It’s almost Thanksgiving so of course my featured food had to be turkey. Once a year this bird gets its day to shine, but why not eat turkey year round. Last cooking class turkey was my featured ingredient, and I had my pasture raised bird delivered the other day (it is huge!). Since so many of you are going to be eating some soon, let’s see what this overlooked bird (damn chickens get all the attention) has to offer. Let’s begin with the obvious, turkey is a very good source of protein (no brainer, duh!). It in also a very good source of:
- selenium (yesterday’s blog, so it’s good for oxidative stress, arthritis, heart disease, cancer, and thyroid, just to name a view)

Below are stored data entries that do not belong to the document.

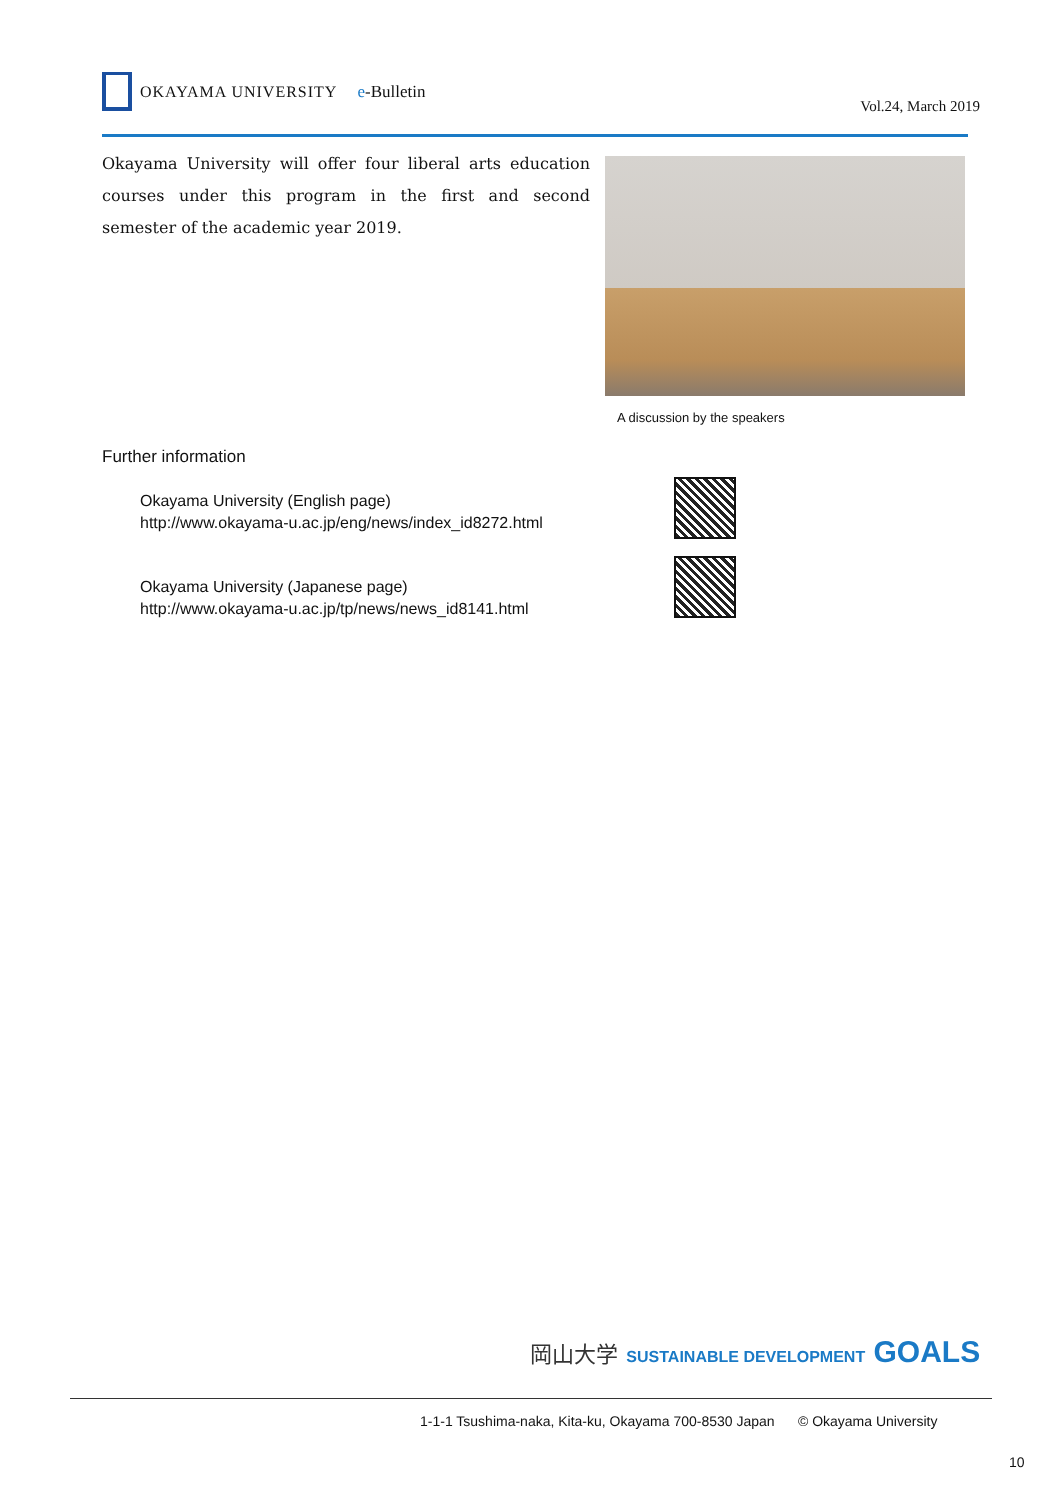OKAYAMA UNIVERSITY e-Bulletin
Vol.24, March 2019
Okayama University will offer four liberal arts education courses under this program in the first and second semester of the academic year 2019.
A discussion by the speakers
Further information
Okayama University (English page)
http://www.okayama-u.ac.jp/eng/news/index_id8272.html
Okayama University (Japanese page)
http://www.okayama-u.ac.jp/tp/news/news_id8141.html
岡山大学 SUSTAINABLE DEVELOPMENT GOALS
1-1-1 Tsushima-naka, Kita-ku, Okayama 700-8530 Japan © Okayama University
10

- niacin (we’ll look at this closer in a view weeks, but it helps to convert protein, fats, and carbs into usable energy)
- vitamin B6 (another old post, look it up)
- and the amino acid tryptophan
Turkey is a good source of zinc (check 2 weeks ago) and B12 (yet another old post). What is tryptophan, you may ask? For one, it is needed by T cells (cells that kills cancer cells). Secondly, it helps make serotonin (a neurotransmitter released by your brain that improves mood and gives you that ‘feel good’ sense). Lastly, it plays a vital role in sleep (ever felt sleepy after your Thanksgiving meal) and has been effective in promoting sleep in cases of chronic insomnia. Something that I found interesting, protein in organic turkey may help maintain testosterone (men’s health week, 2 weeks ago) levels in men, whereas hormone-induced, industrial turkeys may increase estrogen, while lowering testosterone levels. Turkey may be something that you gobble down (pun intended) once a year, but clearly there are benefits to eating it more regularly!